IMG_5416Rob and I spent some time chatting with LMU students last night about Creation Care. Officially, he and I were speakers on the topic for a “Theology on Tap” gathering. But, as seems to continally be the case, I found that as we ministered, so we received blessings tenfold.

These young men and women were mostly seniors in college–about seven or eight years younger than me. They are filled with a vibrancy and hope that inspired both of us.  I am finding that as I speak to more and more people, it becomes clear that the ideas are out there. The motivation and desire exist.  Most people just need one or two things: a little direction, and the knowledge that they are not alone in their journey. This is why I am so passionate about speaking on Creation Care–not because I have an abundance of knowledge to impart, but rather to give people a reason to come together. As we share ideas, talk about what one another is doing, and make connections, we build a network of support for one another.

Which leads me to comment on the thought that has been turning over and over in my head throughout the last three weeks of this quarter: the lynchpin of all sustainable Christian movements is communty.

True community is sorely lacking in many of our most foundational Christian gathering places.  We seem to get very comfortable in the way things have always been, and are anxious when we consider things being different. What if we really knew the people in our parish–really knew them? What if we extended our boundaries beyond Sunday Mass or meeting with fellow parents in the school parking lot, and decided to try to model the early Church of Acts? I’m speaking mostly to my Catholic brethren now, because this is the community with which I have the most familiarity. My experience at Fuller has taught me that there is much we can learn from some of our brothers and sisters in certain Protestant denominations.

I had a class last quarter with a young man (he couldn’t have been over 24 years old) who had formed a group of about fifty people within his church. They decided to be a type of “emergency ministry.”  Any time a person in their congregation had a personal emergency–a woman’s transmission suddenly blew out, or a father lost his job unexpectedly, or a family didn’t know how to pay for a child’s school supplies–they went to this group of people. Everything was out in the open and nothing was secret. The person would talk about the problem with the group, and they would find a way to help. The natural checks and balances within the community kept the system sustainable; since everyone saw eachother at least once a week, people could continue to see how the person was doing as the emergency passed. Likewise, the person knew two things: they could depend on the community and that they were responsible for how they responded to the gift. The young man described great success with this program and told us that it did bring the church community much closer in their support of one another in time of need.
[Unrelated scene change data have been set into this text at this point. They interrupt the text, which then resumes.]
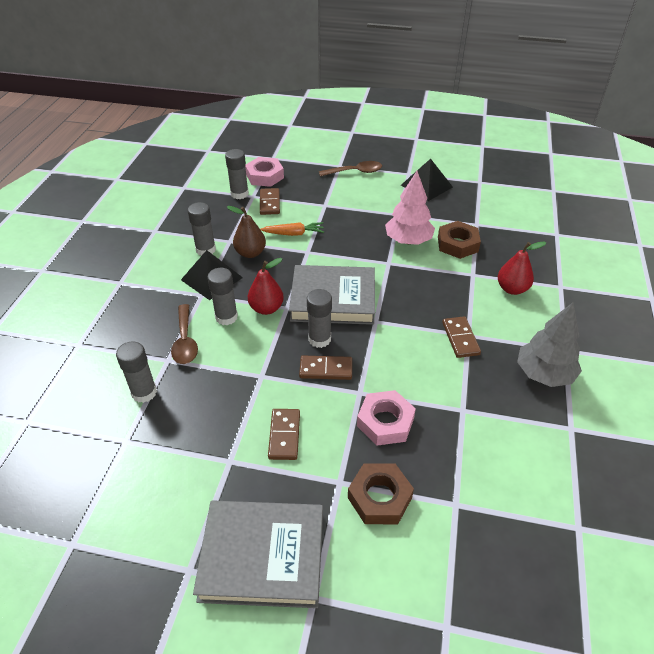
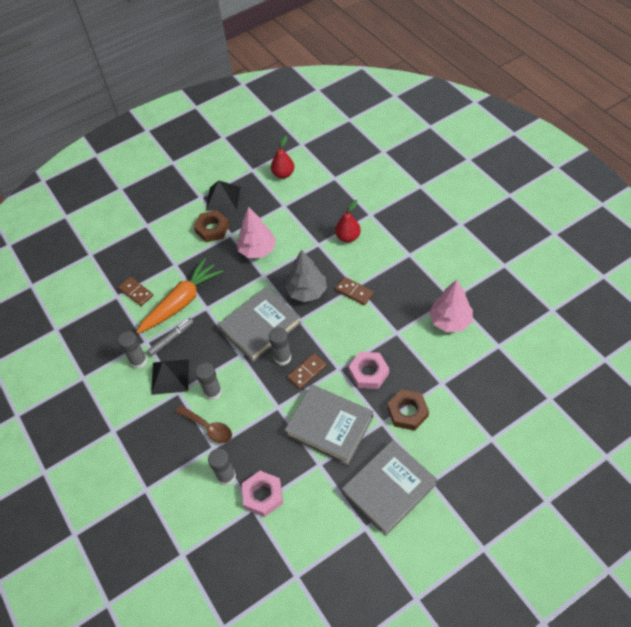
camera: 40 degrees left, 10 degrees up
grey glue stick [225,149,249,199] -> none
brown pear [227,206,266,258] -> grey marker [147,318,193,356]
pink nut [245,157,284,187] -> pink nut moved to [242,471,283,517]
red pear [248,258,284,315] -> red pear moved to [271,136,294,178]
orange carrot [260,222,324,236] -> orange carrot [136,258,223,334], size x1.96
brown domino [268,409,300,460] -> grey book [284,384,373,465]
brown spoon [319,161,382,176] -> none
brown nut [438,221,481,259] -> brown nut moved to [194,210,229,242]
grey tree [517,302,582,387] -> grey tree moved to [285,250,327,302]
none -> pink tree [429,280,473,332]

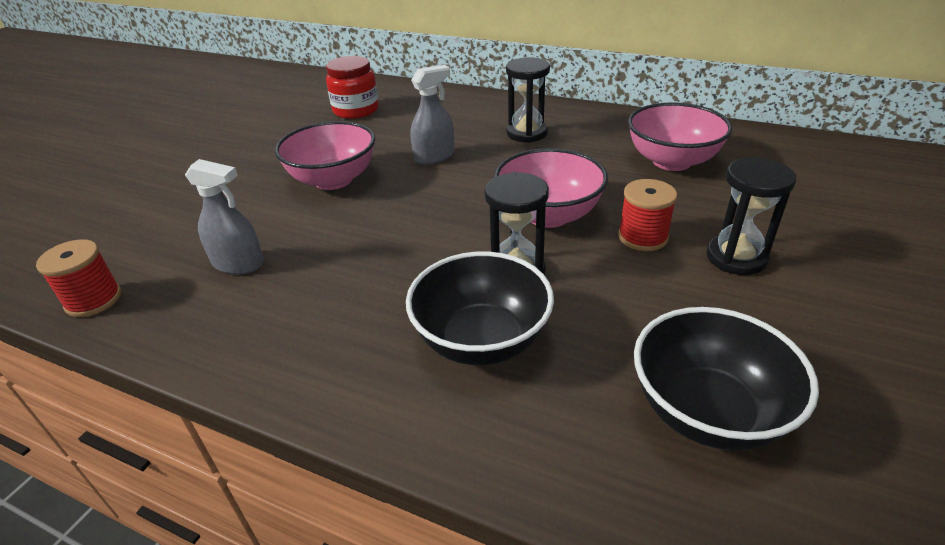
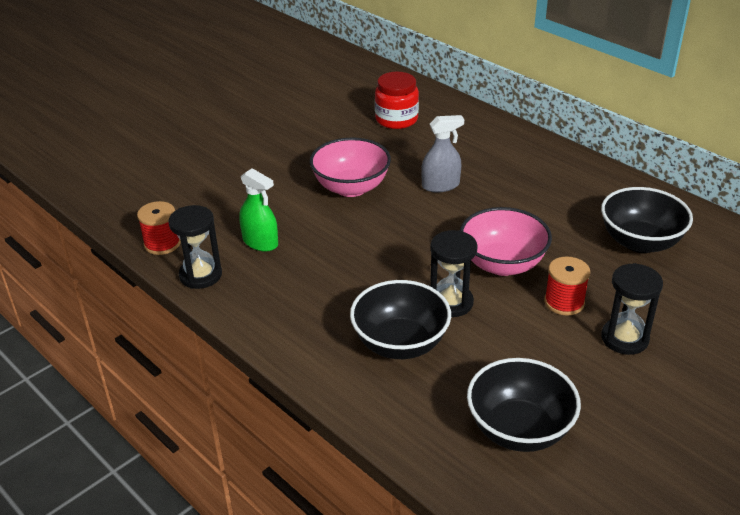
camera: 20 degrees right, 0 degrees up
grey spray bottle [185,159,264,274] -> green spray bottle [239,168,278,252]
black hourglass [506,57,550,143] -> black hourglass moved to [168,205,222,289]
pink bowl [628,102,733,171] -> black bowl [601,187,693,253]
I tell you this story because I believe it shows the importance of community in our Christian lives. Often we look at the problems of the secular world and feel overwhelmed. How do we counter a culture of overconsumption and spiritual starvation? The answer, I believe, lies in community. We must break free of the idea that we need to “go it alone” or accomplish everything as individuals. In community we are stronger, and in community we can accomplish more through our combined gifts than we ever could on our own.

Back to the idea of our experience at LMU last night. Forming a small community–even for a moment–was just one example of how we might support one another as we seek change in our world. I think that every opportunity should be taken to do this. It may be for one night, it may be for a whole year. But forming community and supporting one another is essential. We cannot live out Christianity in solitude. That’s just not how it works.

Thank you, LMU students, for giving me more to think about–and for giving me more hope. I am continually amazed and grateful for the potential that God has placed in each of us. Think of what we can do with that potential….together.